Creating Password Providers

Extending Password Providers

When storing information (such as a password) in the secure storage, the information gets encrypted with a master password. The interesting question about this process is how to store the master password?

The answer is in the password provider implementations. In a logical sense, password provider modules represent a trusted 3rd party, an external black box, which we trust to store our master password. That black box can be an operating system, some piece of hardware, or the user himself.

Several password provider modules are supplied with the SDK. They provide a basic "fallback" support and an improved support for some specific operating systems. For the most part you won't need to create a password provider - unless you'd like to add (or improve) integration with an operating system or add interaction with some specific hardware. In this case the set of password providers can be easily extended.

Declaring a Password Provider

The password provider modules have to be described as an extension to the extension point org.eclipse.equinox.security.secureStorage. The extension must specify an ID; the qualified ID of the extension will be used as an ID of the provider module and must not be changed between releases. The optional name and description of the password provider show up in the command link General > Security > Secure Storage preferences page and are visible to the end user.

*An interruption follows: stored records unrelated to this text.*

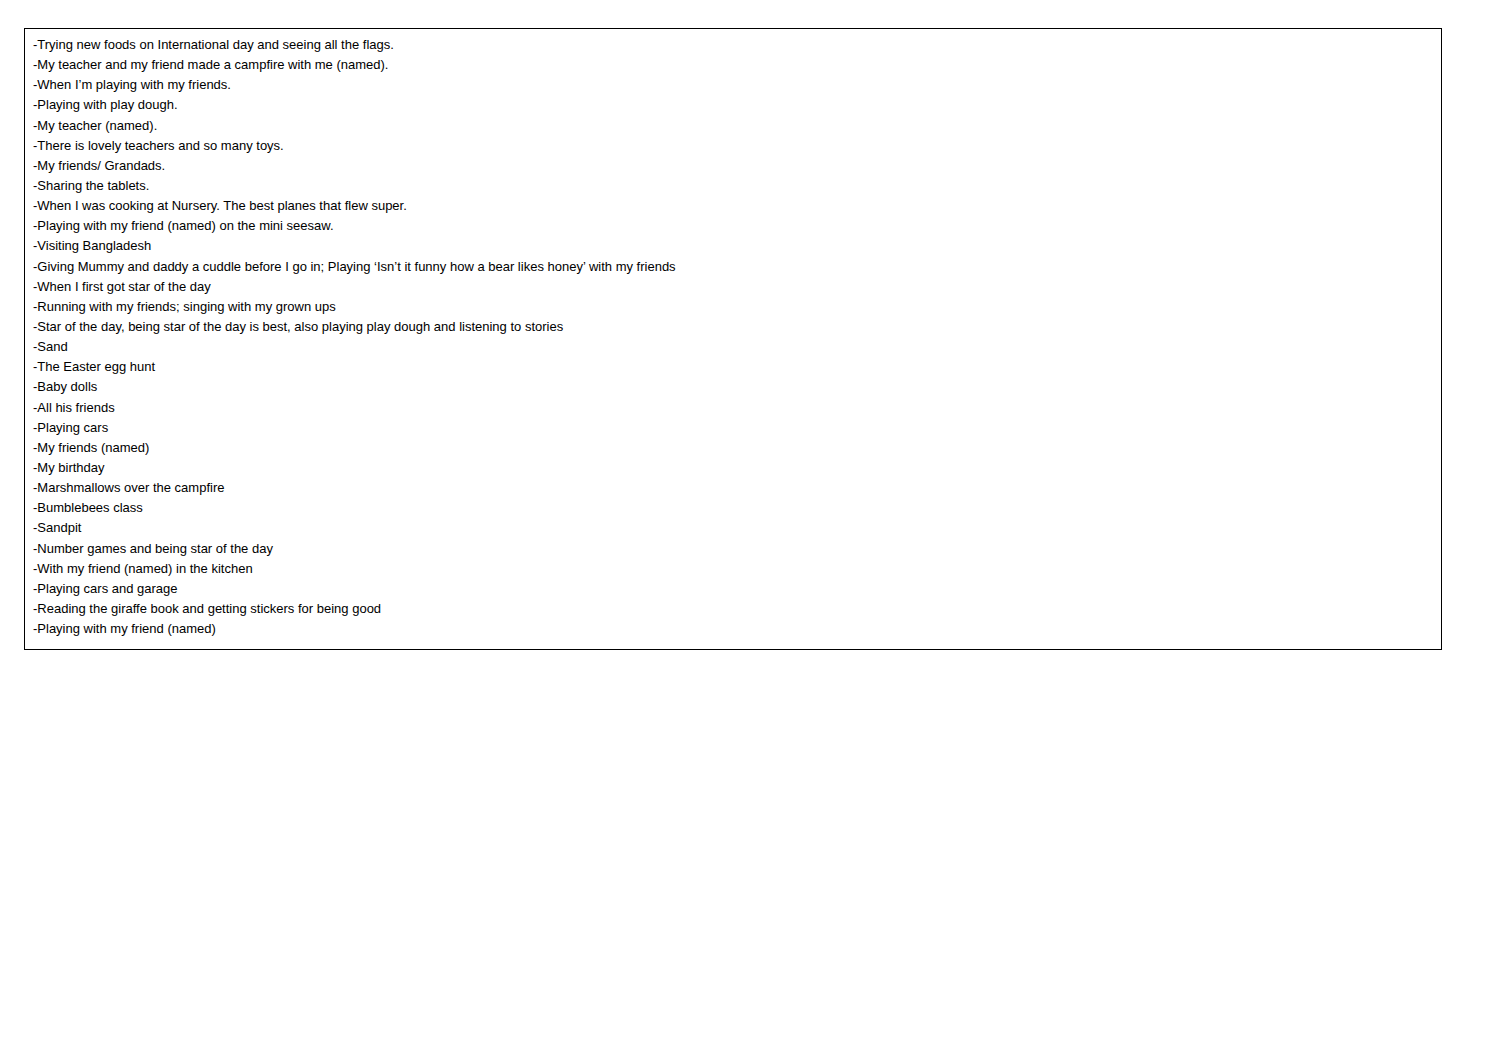-Trying new foods on International day and seeing all the flags.
-My teacher and my friend made a campfire with me (named).
-When I’m playing with my friends.
-Playing with play dough.
-My teacher (named).
-There is lovely teachers and so many toys.
-My friends/ Grandads.
-Sharing the tablets.
-When I was cooking at Nursery. The best planes that flew super.
-Playing with my friend (named) on the mini seesaw.
-Visiting Bangladesh
-Giving Mummy and daddy a cuddle before I go in; Playing ‘Isn’t it funny how a bear likes honey’ with my friends
-When I first got star of the day
-Running with my friends; singing with my grown ups
-Star of the day, being star of the day is best, also playing play dough and listening to stories
-Sand
-The Easter egg hunt
-Baby dolls
-All his friends
-Playing cars
-My friends (named)
-My birthday
-Marshmallows over the campfire
-Bumblebees class
-Sandpit
-Number games and being star of the day
-With my friend (named) in the kitchen
-Playing cars and garage
-Reading the giraffe book and getting stickers for being good
-Playing with my friend (named)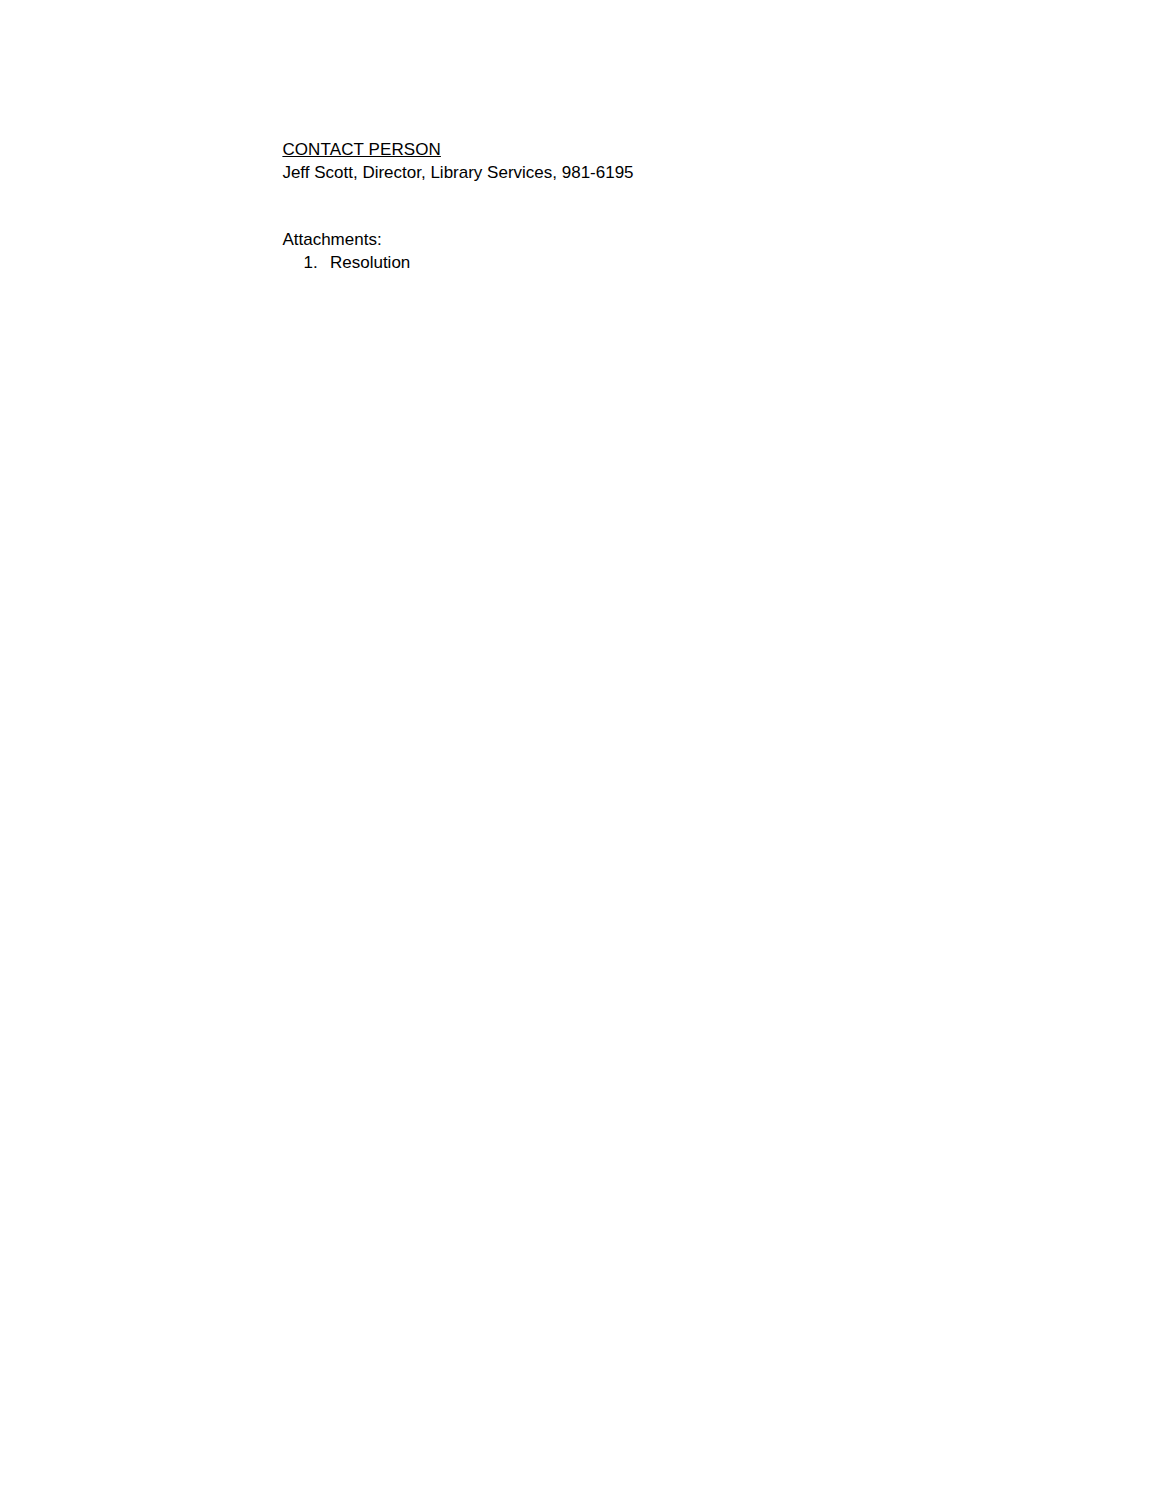CONTACT PERSON
Jeff Scott, Director, Library Services, 981-6195
Attachments:
Resolution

Provider declaration includes the fully qualified class name that implements the provider, the numerical priority value, and a set of hints.

The priority is used to select a password provider when new data is added to the secure storage. The enabled provider with the highest priority is used by default. (Note that this can be overridden programmatically using IProviderHints#REQUIRED_MODULE_ID or by using the runtime option "-eclipse.password".)

The priority is an integer number from 0 to 10, with 10 being the highest priority. Consider adding your providers in the mid-range of priorities, 2 to 7, reserving top and bottom values.

An end user can disable a password provider via Secure Storage preferences page. Disabled providers are not considered when new data is added to the secure storage, but can be called on data retrieval if the data was originally encrypted with this provider.

Provider declaration can also specify a set of hints to help optimize interaction between the secure storage framework and the provider. The set of hints is open and can be extended in future. At the time of this writing the only expected hint is "AutomaticPasswordGeneration". This hint informs the framework that the password provider creates a master password without user interaction.

Implementing a Password Provider

The class implementing the password provider must extend the PasswordProvider class. The central point of that class is the getPassword() method that returns the master password for the provider for the current user. The method receives hints when a new password is expected to be created (as opposing to retrieving previously generated master password).

If your password provider has user interaction or has alternative paths to obtain the master password, you might consider overriding the PasswordProvider#retryOnError() method to inform the secure storage that the provider might be able to obtain a "better" password. For example, consider a password provider with the master password entered by the user. If the password entered was invalid, then the PasswordProvider#retryOnError() method will be consulted to see if the password provider can obtain a correct password.